/helm-3-crd

A proposal for Helm 3 using CRDs and a custom controller

MIT LicenseMIT

helm-3-crd

A proposal for Helm 3 using CRDs and a custom controller. This README comprises the proposal for CRDs in Helm 3. In addition to this document, there are other examples of what the objects will look like contained in this repo. This is not meant to be a completely exhaustive description of all behavior, but is intended to give a enough details as a starting point for actual implementation details should this proposal be accepted.

Caveat

NOTE: Although I am a core maintainer, this does not represent the direction that the project will go. It is solely a proposal for what I personally think should be done for Helm 3

Problem Statement

Originally, Helm was built as a way to share reusable components. However, as its usage has grown, many want to use Helm more as a configuration management tool. Also, many of the assumptions made when Helm 2 was first released have not proved true now that Kubernetes has evolved. Below is the list of issues current users of Helm 2 face and that can be addressed by this proposal.

  • Lack of application lifecycle management
  • The current Tiller model does not follow any of the prescribed ways for extending Kubernetes
  • Security is difficult and not built in by default. Furthermore, there is no easy way to use the current RBAC model for authorization.
  • The current method for storing releases is hard to read/understand and all parts of the release are stored together

Overview

Changes from Helm 2

The following points capture the high level changes compared to Helm 2.

  • State is no longer stored and releases are now diff'd against the current state in the cluster.
  • Helm will come built in with common lifecycle management patterns and have a Lifecycle object for registering custom lifecycles
  • Complete backwards compatibility with the Helm 2 chart spec will be maintained. For example, hooks will be transparently converted to their equivalent Lifecycle object in Helm 3
  • The current Release protobuf object has been decomposed into separate objects. Namely, Release, Values, Manifest, and Secret objects.

Controller Logic

This is a simple list of logic that the controller will handle

  • Tiller should watch for changes in the Manifest, Values, or Secret specified in the Release. It should also watch for changes in the Release object. When a change is observed, a new release occurs.
  • On the creation of a Release and on subsequent updates, a ReleaseAudit event is created to track the history of the release
  • All Kubernetes resources created will have an OwnerRef that points to the Release object that created it.
  • Tiller will publish a LifecycleEvent with the configured eventKey for each Lifecycle specified in a Release. It will watch these events until the lifecycle controller responsible for handling that event marks it as done (or errored), update the Release object, and then delete the event. If it doesn't complete after a certain amount of time, the event will be cleaned up and failure information added to the Release status.
  • Each lifecycle will be handled by their own controller. The Lifecycle object specifies its name and what key the controller should watch for. This key will be used as the label value for filtering events in a lifecycle controller. Both built in and custom lifecycles will be registered in the same way.

Open questions

This is a list of open questions that should be resolved before the proposal is fully accepted. If a larger discussion is needed, we will open an issue and link it to the question.

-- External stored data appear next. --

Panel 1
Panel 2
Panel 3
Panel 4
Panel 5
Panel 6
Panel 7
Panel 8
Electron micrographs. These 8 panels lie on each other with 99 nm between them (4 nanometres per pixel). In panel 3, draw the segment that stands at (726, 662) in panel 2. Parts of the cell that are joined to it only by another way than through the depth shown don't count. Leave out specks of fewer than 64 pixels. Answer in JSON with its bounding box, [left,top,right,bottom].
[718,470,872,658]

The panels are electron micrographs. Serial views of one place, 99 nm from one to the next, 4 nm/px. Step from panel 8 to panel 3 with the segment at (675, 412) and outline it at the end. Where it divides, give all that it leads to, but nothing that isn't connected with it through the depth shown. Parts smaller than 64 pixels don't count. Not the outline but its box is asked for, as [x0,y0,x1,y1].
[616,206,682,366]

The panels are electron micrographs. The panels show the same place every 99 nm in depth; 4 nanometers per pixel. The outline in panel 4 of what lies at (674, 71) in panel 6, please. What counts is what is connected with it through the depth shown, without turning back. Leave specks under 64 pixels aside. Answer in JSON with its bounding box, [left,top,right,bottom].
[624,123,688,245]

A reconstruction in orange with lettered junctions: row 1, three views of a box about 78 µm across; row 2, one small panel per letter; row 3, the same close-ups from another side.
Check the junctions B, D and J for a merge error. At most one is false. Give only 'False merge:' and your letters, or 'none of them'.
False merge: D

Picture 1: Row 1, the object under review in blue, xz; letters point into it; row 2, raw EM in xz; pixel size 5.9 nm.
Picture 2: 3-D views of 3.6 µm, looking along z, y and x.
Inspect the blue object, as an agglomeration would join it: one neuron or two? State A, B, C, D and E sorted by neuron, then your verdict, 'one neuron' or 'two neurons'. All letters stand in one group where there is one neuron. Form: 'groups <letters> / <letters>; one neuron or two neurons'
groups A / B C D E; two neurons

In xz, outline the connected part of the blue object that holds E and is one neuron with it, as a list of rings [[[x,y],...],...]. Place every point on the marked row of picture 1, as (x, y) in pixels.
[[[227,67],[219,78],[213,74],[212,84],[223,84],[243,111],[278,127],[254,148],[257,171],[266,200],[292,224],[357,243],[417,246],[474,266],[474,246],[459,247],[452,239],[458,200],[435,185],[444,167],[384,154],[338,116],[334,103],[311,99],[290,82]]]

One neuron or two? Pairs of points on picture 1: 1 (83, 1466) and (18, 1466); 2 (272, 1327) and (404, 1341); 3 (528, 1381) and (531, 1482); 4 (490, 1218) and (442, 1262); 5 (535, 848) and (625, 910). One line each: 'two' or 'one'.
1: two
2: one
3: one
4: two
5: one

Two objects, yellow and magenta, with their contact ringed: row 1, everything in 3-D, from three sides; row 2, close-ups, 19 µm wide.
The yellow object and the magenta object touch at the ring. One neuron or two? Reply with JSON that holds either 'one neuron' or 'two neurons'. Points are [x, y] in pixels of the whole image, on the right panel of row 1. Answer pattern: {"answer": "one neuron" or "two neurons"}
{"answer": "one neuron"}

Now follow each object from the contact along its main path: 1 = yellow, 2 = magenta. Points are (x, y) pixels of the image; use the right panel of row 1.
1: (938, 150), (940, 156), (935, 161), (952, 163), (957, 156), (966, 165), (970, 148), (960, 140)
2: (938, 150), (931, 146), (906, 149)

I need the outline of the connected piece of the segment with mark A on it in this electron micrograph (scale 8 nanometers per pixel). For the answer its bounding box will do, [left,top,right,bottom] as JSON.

  • Should this be a simple controller or an extension API server? This could allow for custom storage backends but would be more difficult to program (and definitely harder for users to install). It may be the more robust option Just a controller for ease of use
  • Should rendering take place locally or in the controller? locally
  • How should we handle releases that are spread across multiple namespaces? Possibly a ClusterRelease object that is non-namespaced
  • Should the controller enforce the given manifest again if changes are detected in the objects created by a release? This could be a feature that is optional and can be set by something like enforce: true in the Release
  • With state no longer being stored in a config map, ​how do we handle objects that should be deleted because they are no longer in the manifests?
  • How will things like lifecycles be configured by the user? One idea is to create a reserved key in values.yaml that can be used for configuring lifecycle behavior

Contributing to the proposal

This is an active proposal and feedback is definitely needed. If you see something you'd like to change, please open a Pull Request. We can discuss the change you add and either merge it in or close based on the outcome of the discussion.